難しさの第1のポイントは、英国の国民投票の時にも示されたように、ブレグジットという構想自体の曖昧さにある。例えば、国民投票の際に公式の離脱派「Vote Leave(ボート・リーブ)」は、保守党の自由市場主義者と古典的な自由主義者で占められていたが、ライバルの離脱派「Leave.EU(リーブ・ドット・EU)」は移民の抑制を強調していた。

 それ以降、後者が持つ粗野な明快さは、前者に見られる理想主義的な熱意を圧倒している。メイ首相は今年1月にロンドンのランカスター・ハウスで行った演説で、英国を「世界中で尊敬される偉大なグローバル国家」と形容することを試みた。デービスEU離脱担当相は今月、英国は「気質においても態度においてもリベラルで国際的」だと述べた。しかし、このブランドは弱く、混乱している。

 もし筆者がコンサルタントだったら、ここは一息入れて、EUとの協議が移行措置をめぐる交渉に至ることを祈りましょう、そして英国は移民に門戸を開いていることをあらためて示しましょう、と助言することだろう。そうすれば、ブレグジットする英国を、EUに根付く安定した協調組合主義よりもリスクを取ることを好む(ブレグジットは紛れもないリスクだ)、起業家的で進取の気概に富んだ国として、再度売り込むことができる時期が来るかもしれない。

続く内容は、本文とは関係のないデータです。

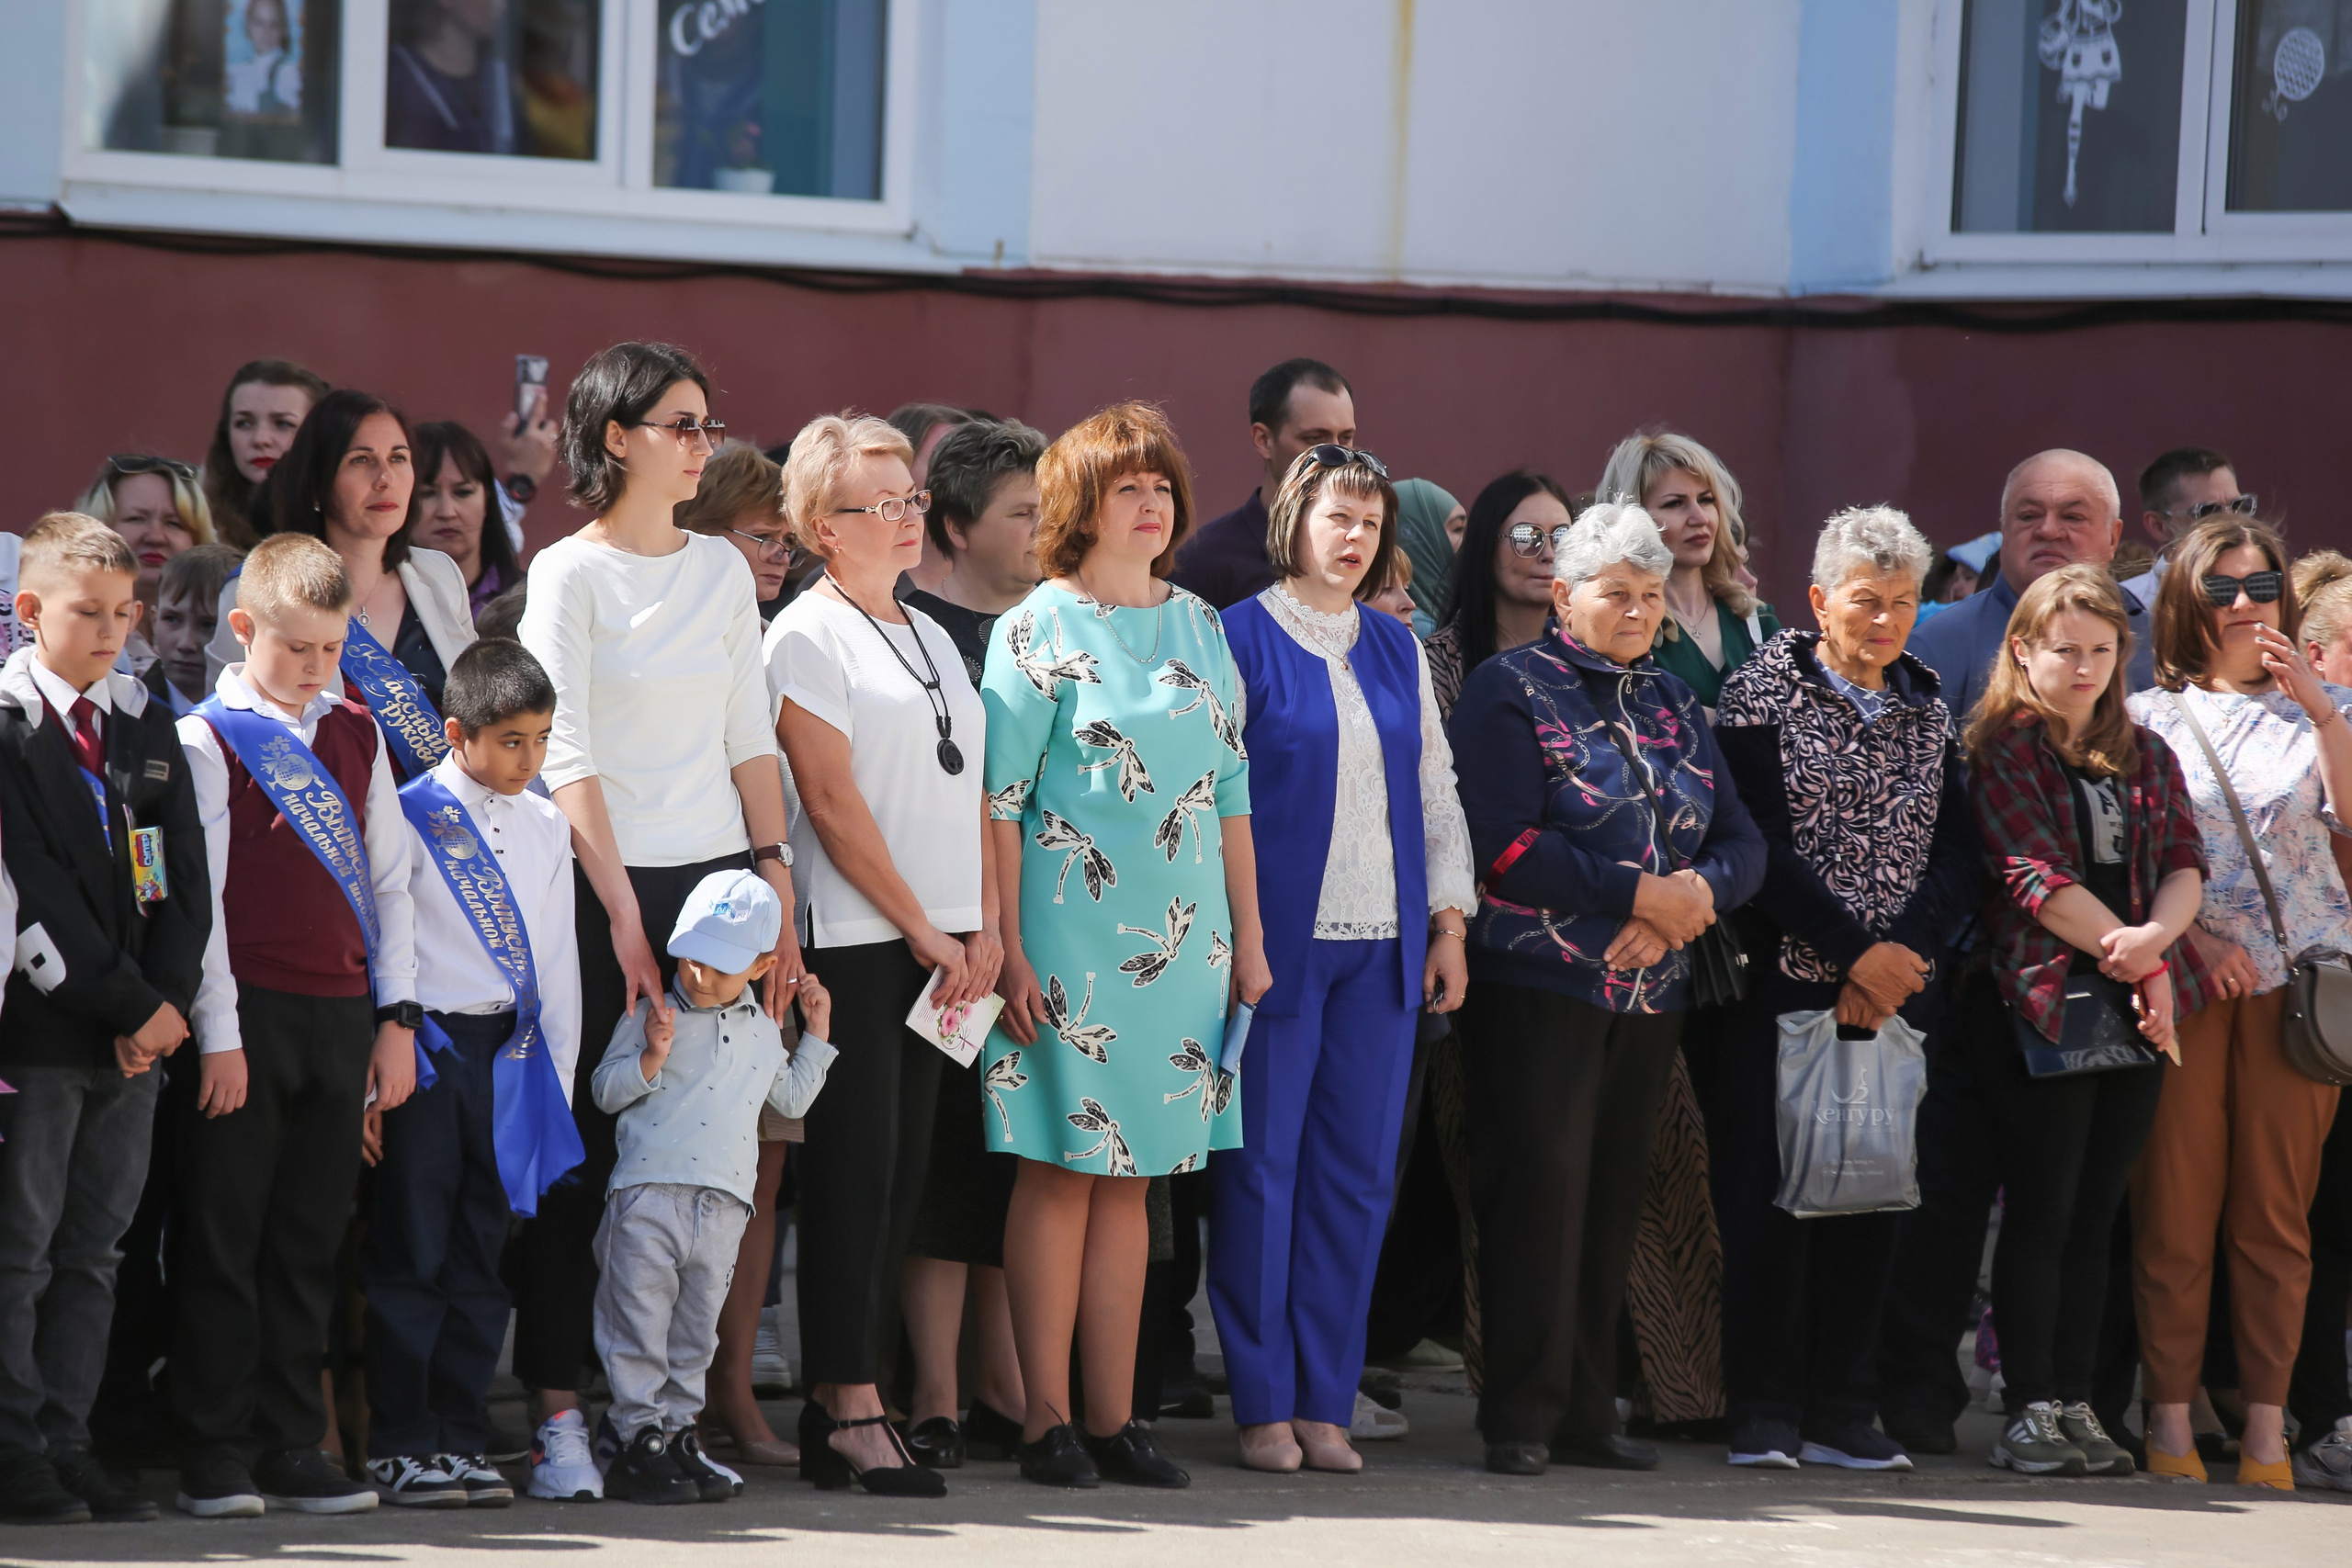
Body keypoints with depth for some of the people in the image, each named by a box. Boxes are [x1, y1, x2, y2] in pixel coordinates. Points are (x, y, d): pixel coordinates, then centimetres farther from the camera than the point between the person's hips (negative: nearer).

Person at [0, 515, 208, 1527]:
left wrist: (167, 1003, -5)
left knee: (93, 1254, 8)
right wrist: (130, 1006, -13)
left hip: (136, 1034, 6)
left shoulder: (149, 727, 13)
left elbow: (185, 881, 10)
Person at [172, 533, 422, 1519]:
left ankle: (292, 1449, 12)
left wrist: (397, 1018, 8)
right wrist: (218, 1033, -11)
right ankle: (217, 1458, 2)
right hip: (248, 1019, -5)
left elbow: (388, 880, 15)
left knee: (310, 1241, 7)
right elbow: (198, 895, -7)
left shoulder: (356, 736, 13)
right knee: (224, 1240, -1)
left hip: (344, 1019, 5)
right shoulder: (208, 739, -3)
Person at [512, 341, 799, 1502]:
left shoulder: (723, 571, 13)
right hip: (604, 884, -5)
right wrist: (623, 918, -13)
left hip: (717, 882, 5)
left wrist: (777, 896, 6)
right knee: (584, 1154, -6)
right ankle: (558, 1410, -3)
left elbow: (750, 742, 14)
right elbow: (567, 758, -8)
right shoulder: (568, 572, -2)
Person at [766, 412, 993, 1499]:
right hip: (853, 937, -7)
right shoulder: (808, 635, -4)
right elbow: (831, 799, -10)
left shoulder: (929, 636, 19)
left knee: (901, 1169, 5)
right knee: (853, 1166, -8)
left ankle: (838, 1404, 9)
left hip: (937, 942, 7)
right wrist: (924, 929, -10)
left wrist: (984, 926, 5)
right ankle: (852, 1412, -8)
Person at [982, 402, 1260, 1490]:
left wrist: (1248, 936, 12)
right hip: (1072, 938, -5)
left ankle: (1115, 1417, 9)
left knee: (1129, 1178, 7)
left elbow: (1231, 791, 15)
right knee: (1061, 1172, -3)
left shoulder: (1200, 628, 12)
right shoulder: (1039, 632, -4)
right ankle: (1047, 1420, 0)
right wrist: (1008, 951, -13)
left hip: (1182, 940, 5)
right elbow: (997, 799, -7)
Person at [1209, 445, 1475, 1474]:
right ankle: (1262, 1406, 2)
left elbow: (1435, 792, 19)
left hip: (1382, 947, 5)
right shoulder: (1238, 638, -2)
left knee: (1358, 1175, 4)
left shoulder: (1397, 651, 15)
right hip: (1278, 942, -5)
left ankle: (1326, 1403, 9)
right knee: (1261, 1170, -3)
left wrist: (1449, 922, 12)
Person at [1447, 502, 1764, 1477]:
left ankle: (1587, 1413, 12)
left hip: (1650, 991, 6)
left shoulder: (1673, 704, 17)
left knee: (1613, 1198, 6)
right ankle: (1522, 1420, -5)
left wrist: (1699, 892, -11)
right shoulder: (1511, 692, -2)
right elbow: (1505, 847, -15)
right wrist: (1637, 893, -14)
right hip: (1537, 986, -6)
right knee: (1540, 1187, -9)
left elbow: (1741, 841, 12)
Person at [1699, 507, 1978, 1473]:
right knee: (1767, 1192, -6)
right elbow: (1761, 845, -10)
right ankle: (1763, 1413, 0)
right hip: (1782, 986, -5)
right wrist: (1855, 951, -14)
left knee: (1871, 1193, 3)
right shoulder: (1762, 694, -2)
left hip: (1895, 991, 5)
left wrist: (1906, 954, -9)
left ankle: (1843, 1411, 9)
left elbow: (1957, 853, 8)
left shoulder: (1926, 713, 14)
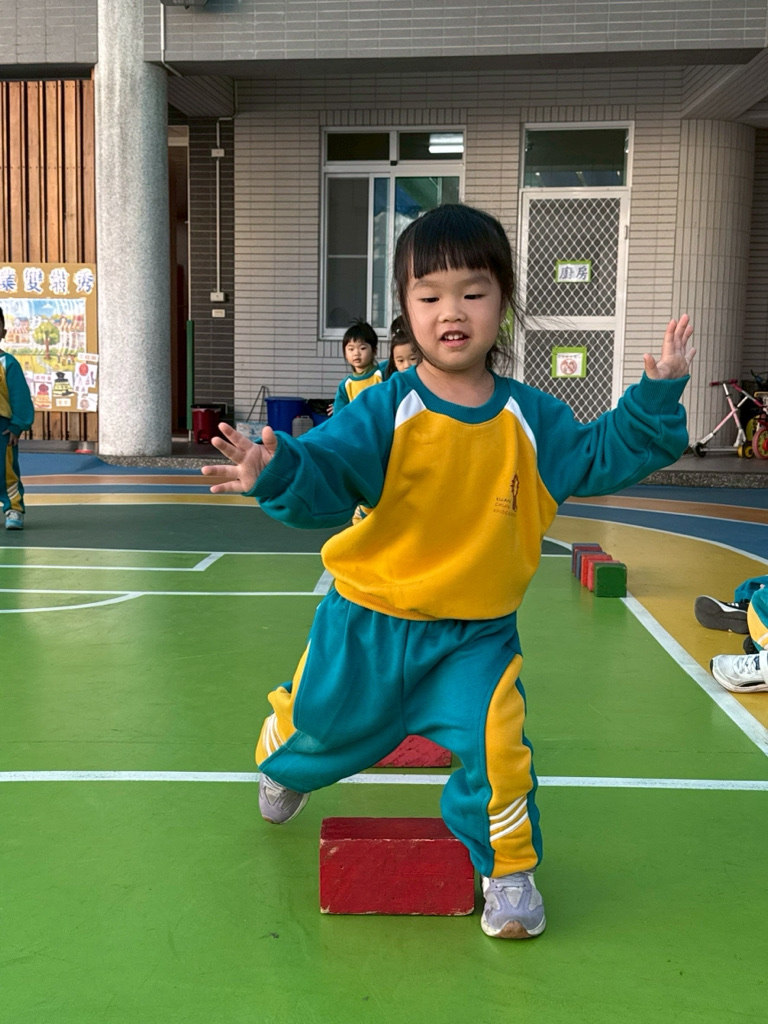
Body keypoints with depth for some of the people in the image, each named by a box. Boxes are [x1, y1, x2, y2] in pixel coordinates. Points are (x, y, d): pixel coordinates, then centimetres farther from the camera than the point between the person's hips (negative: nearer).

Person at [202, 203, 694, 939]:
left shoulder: (531, 417, -5)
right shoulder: (385, 411, -16)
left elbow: (603, 456, 5)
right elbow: (327, 471, -27)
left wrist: (656, 398, -7)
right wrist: (279, 474, -48)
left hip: (477, 635, 1)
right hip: (368, 623, 0)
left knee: (496, 746, -16)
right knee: (321, 723, 22)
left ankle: (508, 869, 14)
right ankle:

 そうすれば、ブレグジットが今日引き起こしている当惑や怒りとは対照的な、嫌々ながらではあるが敬意を払おうという動きが出てくるかもしれない。あるいは、英国はコカ・コーラを見習って、ブレグジットという構想をマーケティングの大失敗とみなしてそっくりご破算にし、「EUクラシック」に戻るのもアリかもしれない。

 コカ・コーラは1985年に調合と材料を変えた「ニュー・コーク」を投入して大失敗し、その2カ月後に従来の調合と材料による「コカ・コーラ・クラシック」を復活させた。その時のスローガンは「Red, White and You」だった。「EUクラシック」のスローガンも、語呂合わせで「Red, White and EU」にしてみてはどうだろうか。